Literatura - Contos e Crônicas sexta, 24 de dezembro de 2021

A BARONESA (CONTO DO MARANHENSE HUMBERTO DE CAMPOS)

A BARONESA

Humberto de Campos

 

 

 

Um médico ilustre, de incontestável influência no seio da família carioca, está utilizando, ultimamente, o seu prestigio pessoal para que as senhoras eliminem, de uma vez, o hábito de pintar os cabelos. Acha ele que uma cabeça alva, ou, pelo menos, polvilhada de prata, é um sinal de insubstituível respeitabilidade, que se não pode, de modo nenhum, esconder ou disfarçar. E tamanho tem sido o resultado dessa campanha metódica, persistente, silenciosa, contra a vaidade feminina, que sobem a dezenas, já, as senhoras que se reconciliaram com o destino, conformando-se com as consequências inevitáveis da idade.

 

Esse costume de mudar a cor dos cabelos não é, entretanto, um vício dos nossos tempos. As atenienses conheceram-no, conheceram-no as mulheres de Veneza, criadoras do "louro veneziano", e não houve corte européia posterior à Renascença em que não se procurasse um processo de ocultar à curiosidade do mundo, sempre impiedoso, a neve que nos avisa, alvejando-nos a cabeça, que é chegado, enfim, o triste inverno da vida... Há trinta anos, ainda, era isso em voga no Rio de janeiro. E era sobre isso mesmo que eu meditava, uma destas tardes, ao despedir-me da minha veneranda amiga a Sra. Baronesa de Caçapava, cujos oitenta e seis anos constituem, em nossos dias, uma das relíquias mais preciosas da mais alta sociedade do Império.

 

Estendida na sua "chaise-longue", com os pés, pequeninos e engelhados como duas flores murchas, abrigados sob uma delicada toalha de seda, a boníssima titular sorria, carinhosa, com a sua boca muito pequena, escondida em um dos vales do rosto recortado de rugas, quando eu lhe falei nos inícios do nosso conhecimento.

 

— O senhor andava pelos trinta anos; não era, conselheiro?

 

Eu fiz as contas, mentalmente, embaraçando-me nos algarismos.

 

— Não estou certo, Sra.
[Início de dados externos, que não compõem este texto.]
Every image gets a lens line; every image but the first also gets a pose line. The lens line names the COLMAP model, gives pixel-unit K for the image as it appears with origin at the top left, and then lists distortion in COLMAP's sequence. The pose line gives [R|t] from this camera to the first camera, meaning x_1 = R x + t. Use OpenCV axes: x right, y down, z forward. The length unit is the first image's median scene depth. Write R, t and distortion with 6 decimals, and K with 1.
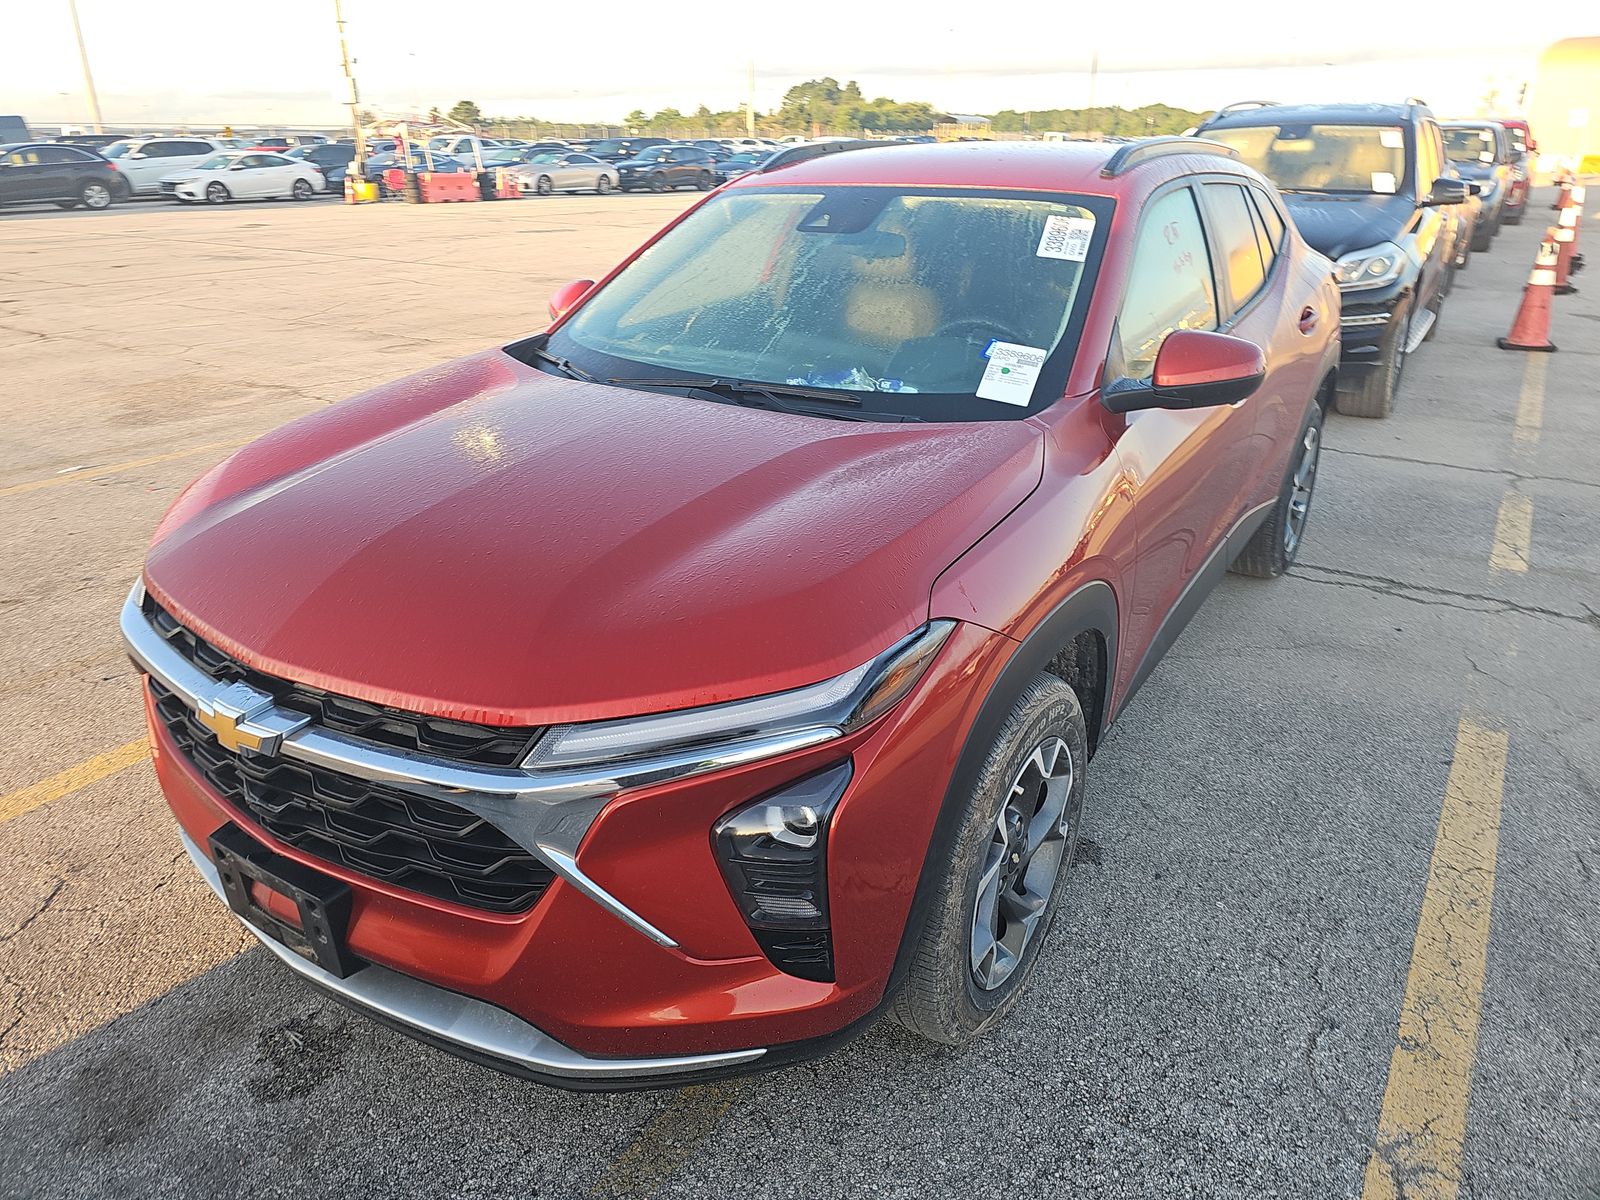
lens RADIAL K [[1059.5, 0, 786.8], [0, 1059.5, 591.3], [0, 0, 1]] dist [0.020477, -0.031703]
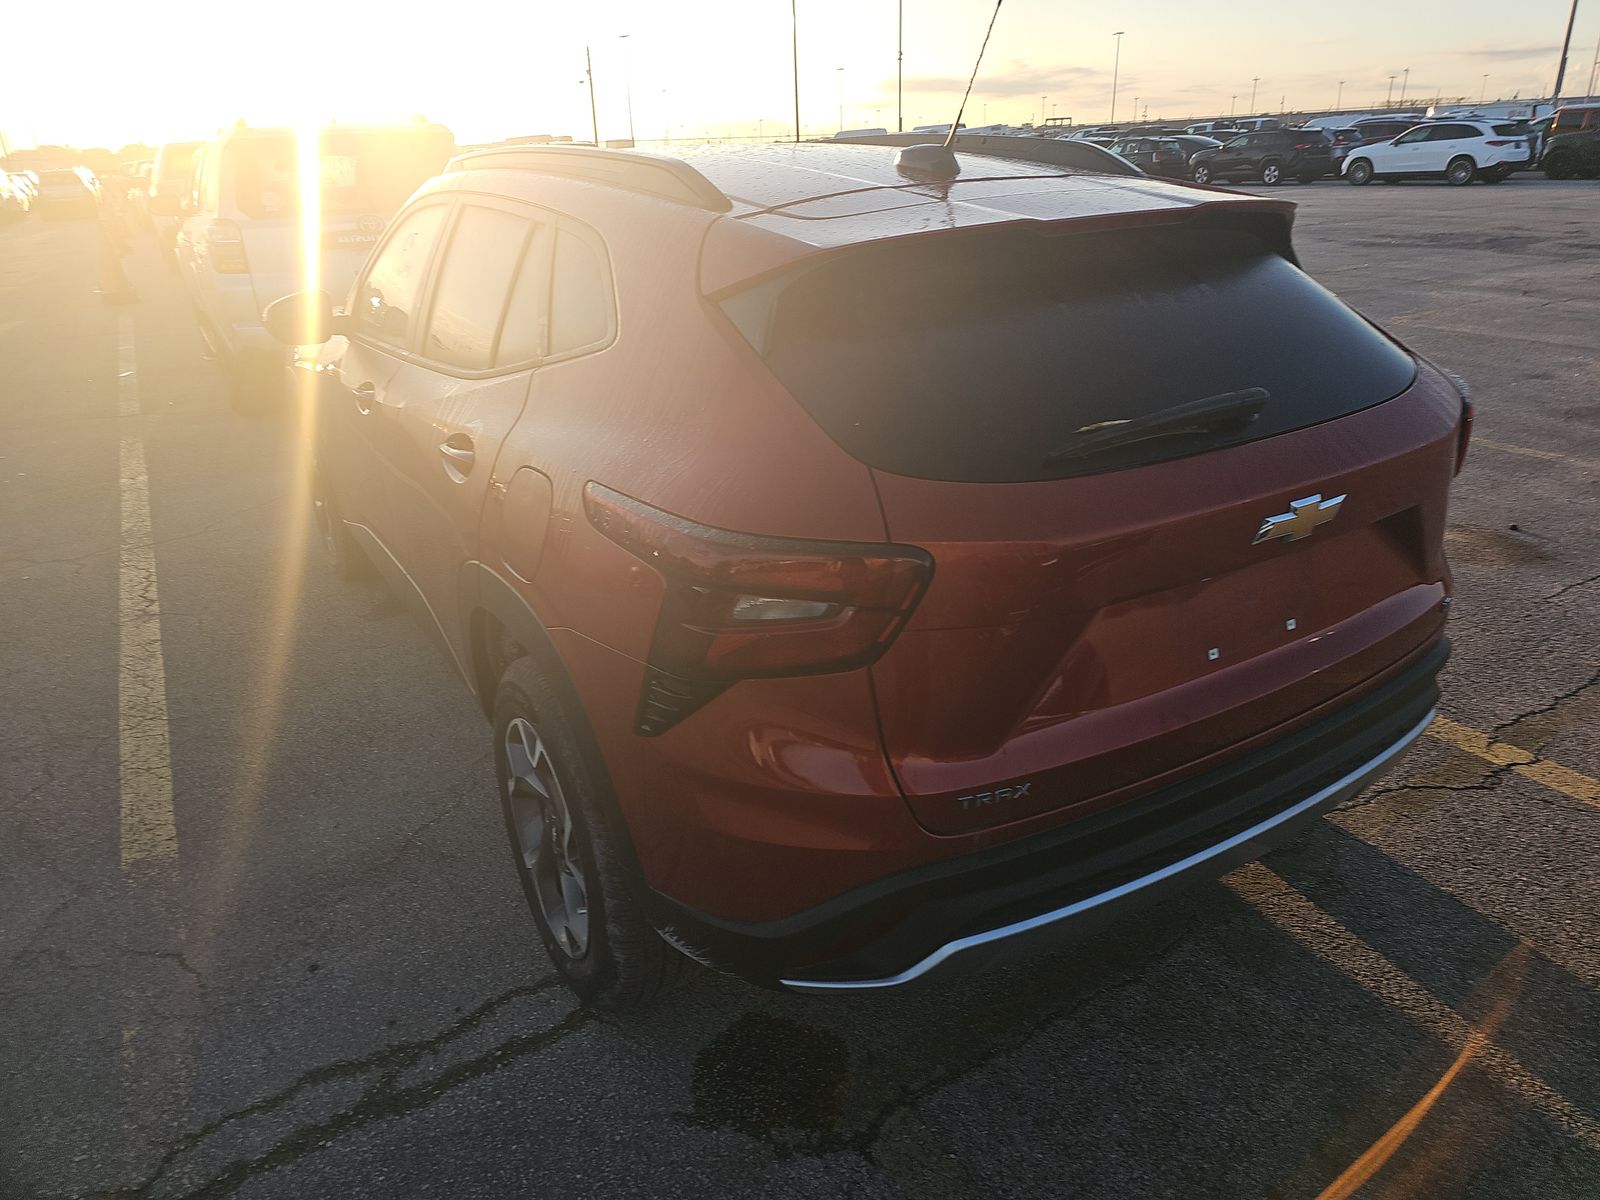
lens RADIAL K [[1059.5, 0, 786.6], [0, 1059.5, 614.9], [0, 0, 1]] dist [0.020477, -0.031703]
pose [[-0.432934, 0.375223, -0.819619, 1.419352], [-0.316472, 0.788102, 0.527959, -0.837501], [0.844046, 0.487958, -0.222449, 2.043723]]
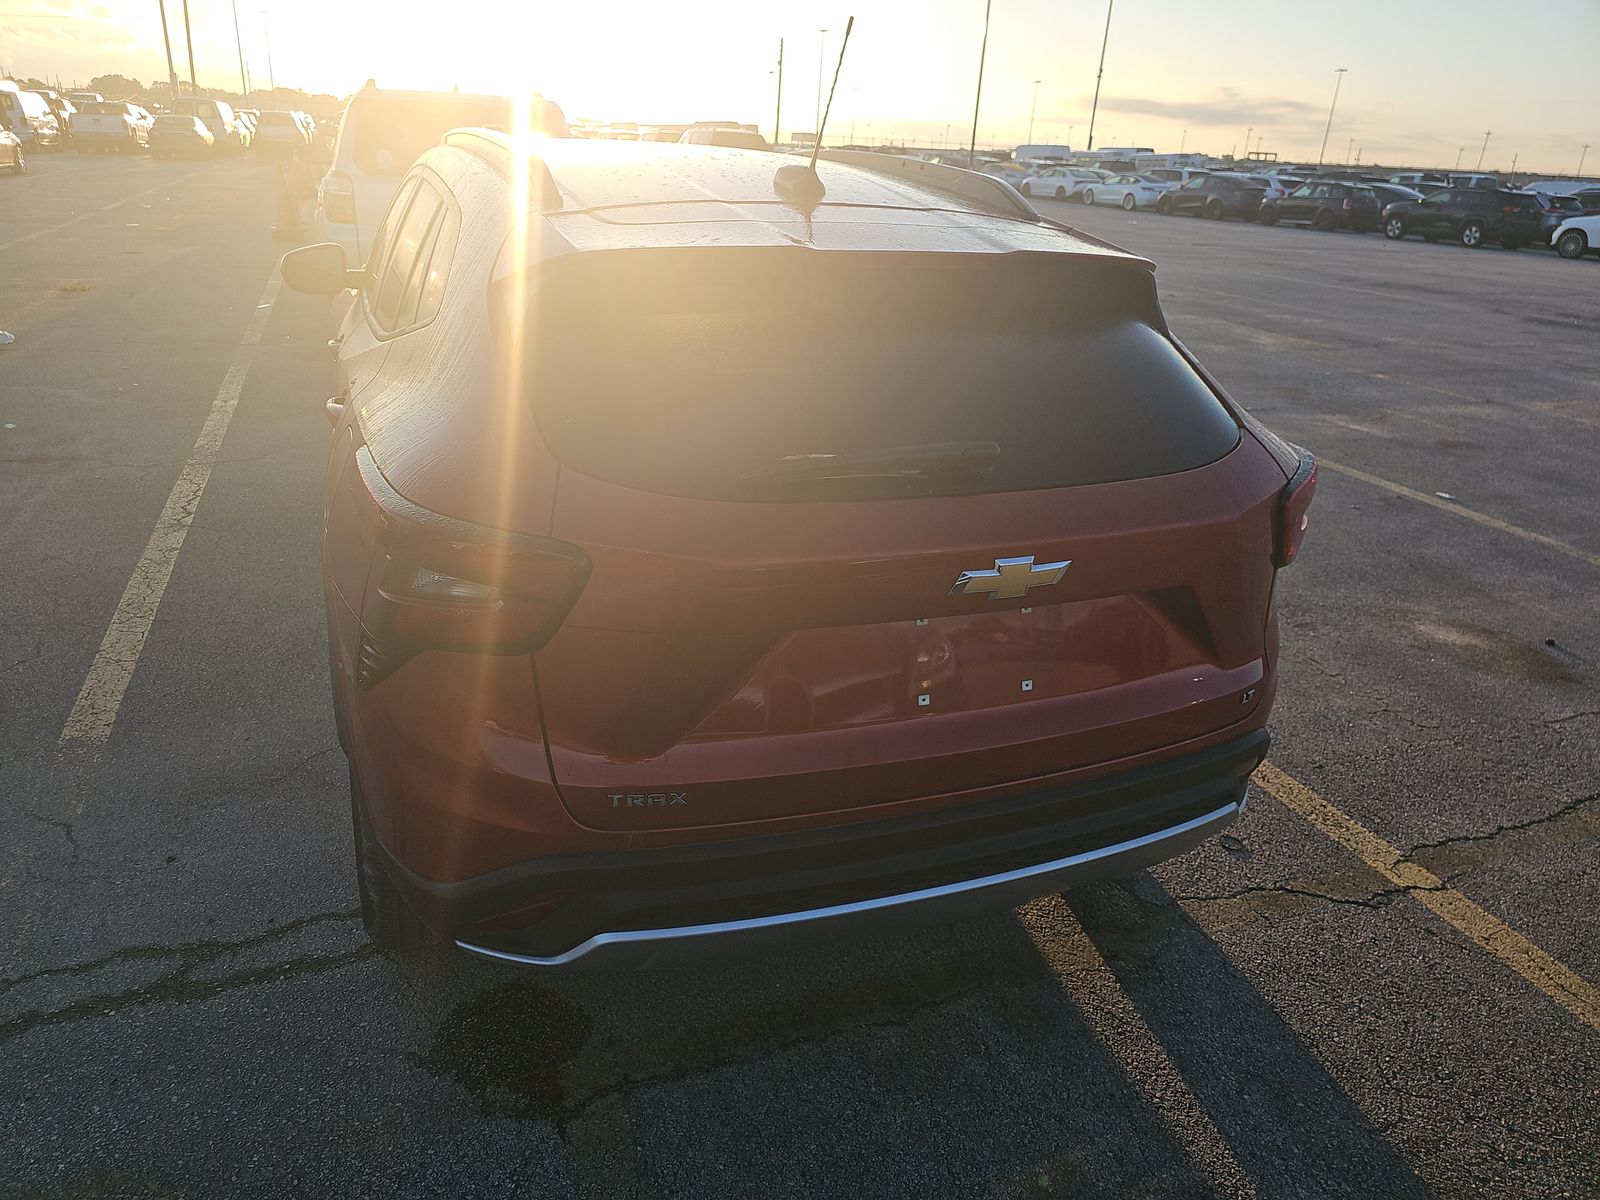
lens RADIAL K [[1059.5, 0, 750.8], [0, 1059.5, 616.3], [0, 0, 1]] dist [0.020477, -0.031703]
pose [[-0.593260, 0.297528, -0.748010, 1.310677], [-0.358346, 0.734449, 0.576344, -0.929577], [0.720854, 0.609969, -0.329101, 2.235976]]
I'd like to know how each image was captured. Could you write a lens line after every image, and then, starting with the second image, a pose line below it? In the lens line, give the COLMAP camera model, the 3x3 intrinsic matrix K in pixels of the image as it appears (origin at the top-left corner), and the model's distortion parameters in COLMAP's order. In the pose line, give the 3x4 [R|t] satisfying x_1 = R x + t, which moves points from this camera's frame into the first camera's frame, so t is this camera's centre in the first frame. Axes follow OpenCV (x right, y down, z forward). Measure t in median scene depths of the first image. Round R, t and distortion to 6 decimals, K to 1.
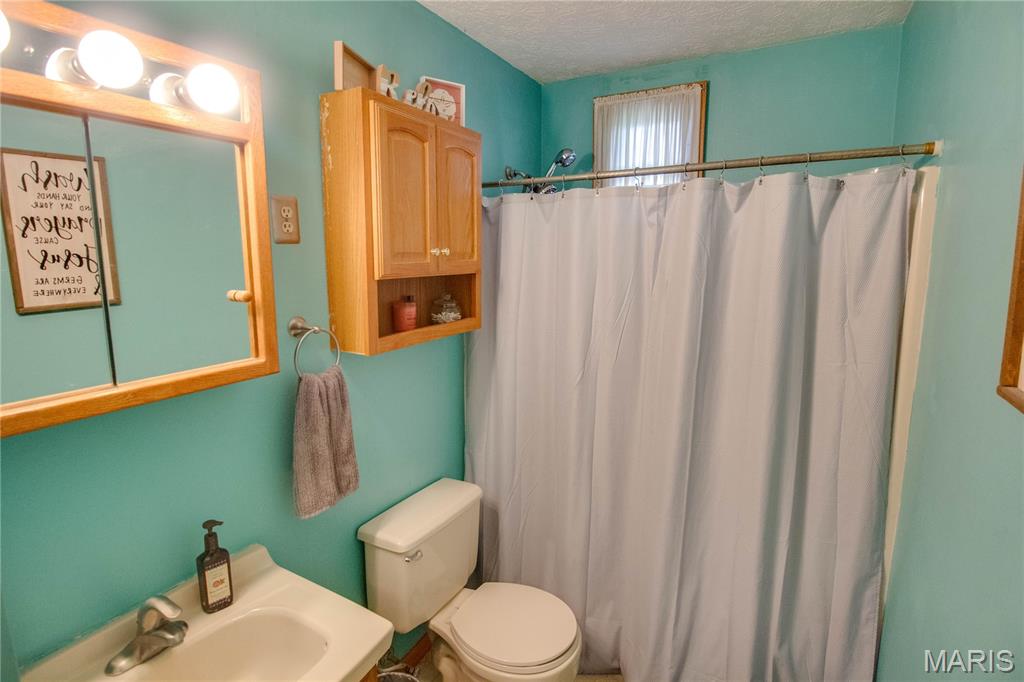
lens RADIAL K [[487.0, 0, 519.2], [0, 487.0, 323.1], [0, 0, 1]] dist [-0.001697, -0.012471]
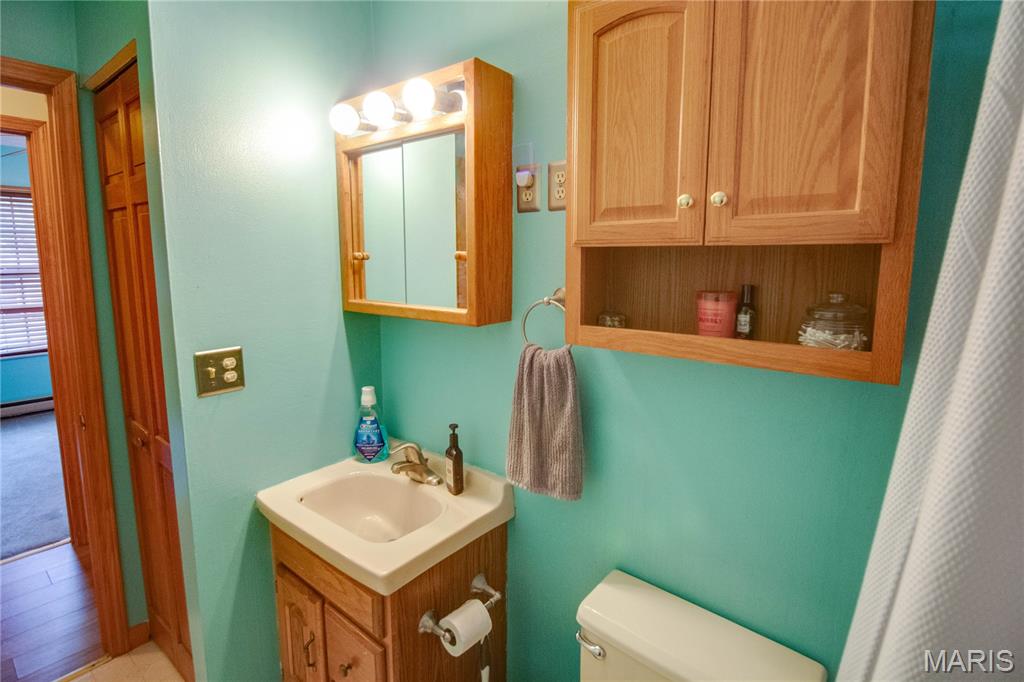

Baronesa; não estou certo — respondi. — Recordo-me, porém, que, certa vez, ao vê-la, fiquei impressionadíssimo com a sua figura. A Sra. Baronesa, nesse tempo, lembro-me bem, tinha o rosto ainda moço, mas apresentava na cabeça, já, acentuando a sua beleza, numerosos fios de prata.

 

— Foi em 1871, — confirmou a velha fidalga, sorrindo benevolamente com a sua boquita de criança, encolhida e funda, privada de todos os dentes. — Foi em 1871; eu tinha, então, trinta e sete anos.

 

— De outra vez que a vi, — tornei, — o que mais me impressionou foi, ainda, a beleza do seu cabelo. A sua cabeleira, sempre farta, abundante, maravilhosa, era, ainda, inteiramente negra.

 

A Baronesa olhou-me novamente, com um sorriso de saudade, que era um doce perdão para nós ambos, e acentuou, bondosa:

 

— Foi em 1880; eu tinha quarenta e seis...

 

E, olhando-me significativamente, pediu-me, com a vergonha brilhando, como uma brasa, na cinza fria dos olhos:

 

— Cubra-me os pés, conselheiro; sim?